Foram discutidas as formulações da Política Nacional de Desenvolvimento Urbano - PNDU, no processo de planejamento e articulação para construção e transformação das cidades brasileiras em espaços mais sustentáveis. A 2ª Conferência Nacional das Cidades debateu, também, a participação e o controle social; questão federativa; política urbana regional e metropolitana e financiamento do desenvolvimento urbano. Antes do encontro nacional, foram realizadas conferências municipais, regionais e estaduais.

A cidade, como espaço político, produtivo e reprodutivo da vida social e do cotidiano é, sem dúvida, um ambiente de construção dos direitos, como, por exemplo, a Plataforma Mundial de Luta pelo Direito à Cidade, Seminário Mundial pelo Direito à Cidade, Carta Mundial dos Direitos Humanos nas Cidades, Observatório Internacional do Direito à Cidade, Fórum Nacional de Reforma Urbana, com papel decisivo para garantir mudanças em prol do interesse das maiorias e construção de um novo modelo de gestão das cidades.
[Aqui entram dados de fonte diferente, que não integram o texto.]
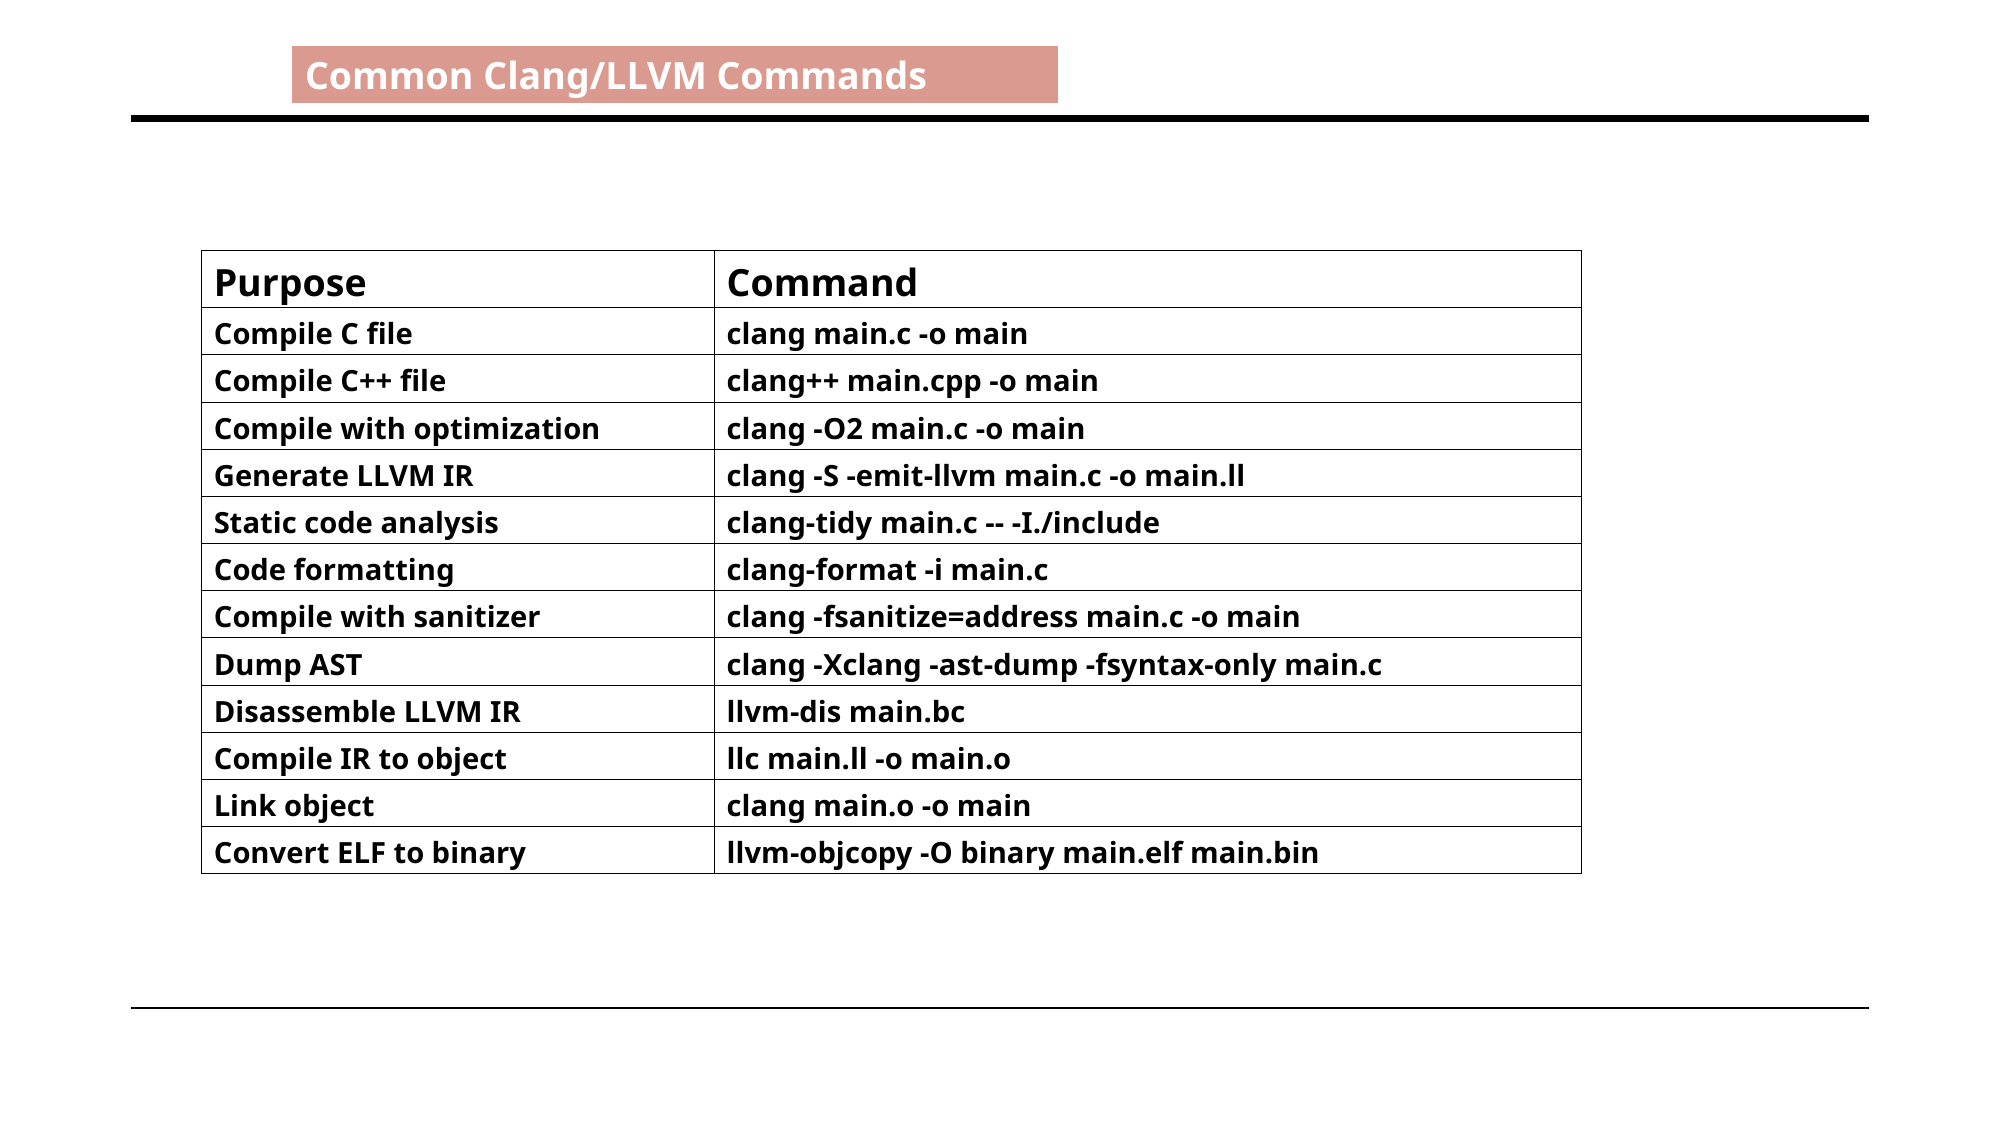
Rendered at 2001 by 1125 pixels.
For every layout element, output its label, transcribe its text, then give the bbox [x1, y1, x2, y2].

table_cell llvm-objcopy -O binary main.elf main.bin [715, 827, 1581, 873]
table_cell clang++ main.cpp -o main [715, 365, 1581, 402]
table_header Command [715, 251, 1581, 307]
table_cell llvm-dis main.bc [715, 686, 1581, 732]
table_cell Compile C++ file [202, 355, 714, 402]
table_cell Compile with sanitizer [202, 591, 714, 637]
table_cell llc main.ll -o main.o [715, 733, 1581, 779]
table_cell Convert ELF to binary [202, 827, 714, 873]
table_cell clang -O2 main.c -o main [715, 403, 1581, 449]
table_cell clang-format -i main.c [715, 544, 1581, 590]
table_cell Compile with optimization [202, 403, 714, 449]
table_cell clang -Xclang -ast-dump -fsyntax-only main.c [715, 638, 1581, 685]
table_cell Dump AST [202, 638, 714, 685]
table_cell Static code analysis [202, 497, 714, 543]
table_cell clang++ main.cpp -o main [715, 355, 1581, 364]
table_cell Disassemble LLVM IR [202, 686, 714, 732]
text_box Common Clang/LLVM Commands [289, 43, 1061, 106]
table_header Purpose [202, 251, 714, 307]
table_cell Code formatting [202, 544, 714, 590]
table_cell clang-tidy main.c -- -I./include [715, 497, 1581, 543]
table_cell Compile IR to object [202, 733, 714, 779]
table_cell clang main.c -o main [715, 308, 1581, 354]
table_cell Generate LLVM IR [202, 450, 714, 496]
table_cell clang -S -emit-llvm main.c -o main.ll [715, 450, 1581, 496]
table_cell clang main.o -o main [715, 780, 1581, 826]
table_cell clang -fsanitize=address main.c -o main [715, 591, 1581, 637]
table_cell Compile C file [202, 308, 714, 354]
table_cell Link object [202, 780, 714, 826]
O direito à cidade é inerente ao cidadão, que tem a faculdade de exercitá-lo, exigindo transparência na gestão pública, desenvolvimento urbano sustentável, com adoção de políticas que priorizem a produção de habitação de interesse social e o cumprimento da função social das propriedades pública e privada, observado sempre o interesse coletivo.

O direito à cidade vai resultar – sejamos utópicos – em um local onde a vida tenha a mansuetude colhida por Calvino (2006, p. 136): “mediante minuciosa regulamentação, a vida da cidade flui com a calma do movimento dos corpos celestes e adquire a necessidade dos fenômenos não sujeitos ao arbítrio humano”, pois esse é o propósito da Constituição Federal em vigor, ao assegurar uma existência digna com base nos objetivos fundamentais da República de construção de uma sociedade livre, justa e solidária.